By 2012, it was clear we had broken through. A community vote in Port Augusta showed more than 90% support for solar thermal over gas generation as a replacement technology. This had partly been achieved by Beyond Zero Emissions’ 2011 release of its specifically-targeted “Repowering Port Augusta” report, which showed the proposal was viable, employment-creating and an important contribution to solving the climate crisis.

In 2015, the urgency of the issue underwent a quantum leap when Alinta Energy announced the impending closure of the coal-fired power station with the loss of many jobs. The actual closure occurred in May last year. As a result of persistent community pressure, a year later the federal government committed $110 million in equity financing in the federal Budget to build solar thermal in Port Augusta.

Then, on August 14, the South Australian government committed to a power purchasing agreement with Solar Reserve to build solar thermal with storage in Port Augusta.

This is the fruit of brilliant work from every single person involved for the past eight years — every attendee of a rally, every painter of a banner, every walker on the Port Augusta to Adelaide walk, every audience member of one of these organisations’ forums who went and talked about it further with a friend or workmate, everyone who handed out a leaflet on the topic, or helped in a fundraiser. Thanks to those thousands of people who did anything to bring this about.

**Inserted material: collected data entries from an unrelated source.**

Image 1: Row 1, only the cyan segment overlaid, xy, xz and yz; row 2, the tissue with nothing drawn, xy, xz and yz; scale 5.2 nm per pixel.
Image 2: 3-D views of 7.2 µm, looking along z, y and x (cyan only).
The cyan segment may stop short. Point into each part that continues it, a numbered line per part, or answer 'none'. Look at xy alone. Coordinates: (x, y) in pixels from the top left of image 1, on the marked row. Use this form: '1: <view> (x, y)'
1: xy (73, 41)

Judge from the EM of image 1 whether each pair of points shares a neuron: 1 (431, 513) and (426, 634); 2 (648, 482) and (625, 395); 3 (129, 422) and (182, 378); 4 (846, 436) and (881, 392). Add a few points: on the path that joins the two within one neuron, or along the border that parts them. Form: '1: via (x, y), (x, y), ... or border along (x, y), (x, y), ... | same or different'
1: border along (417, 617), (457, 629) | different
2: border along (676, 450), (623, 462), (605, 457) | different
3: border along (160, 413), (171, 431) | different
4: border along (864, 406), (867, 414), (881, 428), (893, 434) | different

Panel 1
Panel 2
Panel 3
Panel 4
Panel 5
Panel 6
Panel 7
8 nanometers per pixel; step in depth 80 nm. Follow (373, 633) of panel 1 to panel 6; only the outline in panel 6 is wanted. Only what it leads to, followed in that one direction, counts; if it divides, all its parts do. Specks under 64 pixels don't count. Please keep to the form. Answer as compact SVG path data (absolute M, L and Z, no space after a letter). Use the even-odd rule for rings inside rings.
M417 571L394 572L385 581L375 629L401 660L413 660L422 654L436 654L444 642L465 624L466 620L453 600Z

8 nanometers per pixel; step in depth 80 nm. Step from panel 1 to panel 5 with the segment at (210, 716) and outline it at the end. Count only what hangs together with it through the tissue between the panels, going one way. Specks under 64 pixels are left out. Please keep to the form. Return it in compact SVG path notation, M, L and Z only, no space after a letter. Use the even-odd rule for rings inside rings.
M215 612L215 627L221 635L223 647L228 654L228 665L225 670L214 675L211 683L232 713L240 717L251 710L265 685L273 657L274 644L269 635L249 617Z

You have won. You have achieved a major success in our struggle against climate change, and you have proved to others that such struggle is well and truly worth it. You have proved that the climate problem is not an inexorable juggernaut in the face of which we can do nothing. And most importantly, you have given hope to those who come after you, and who are engaged in other struggles in many other areas.

From little things big things grow. All power to those who work for humanity, and the beautiful planet we inhabit.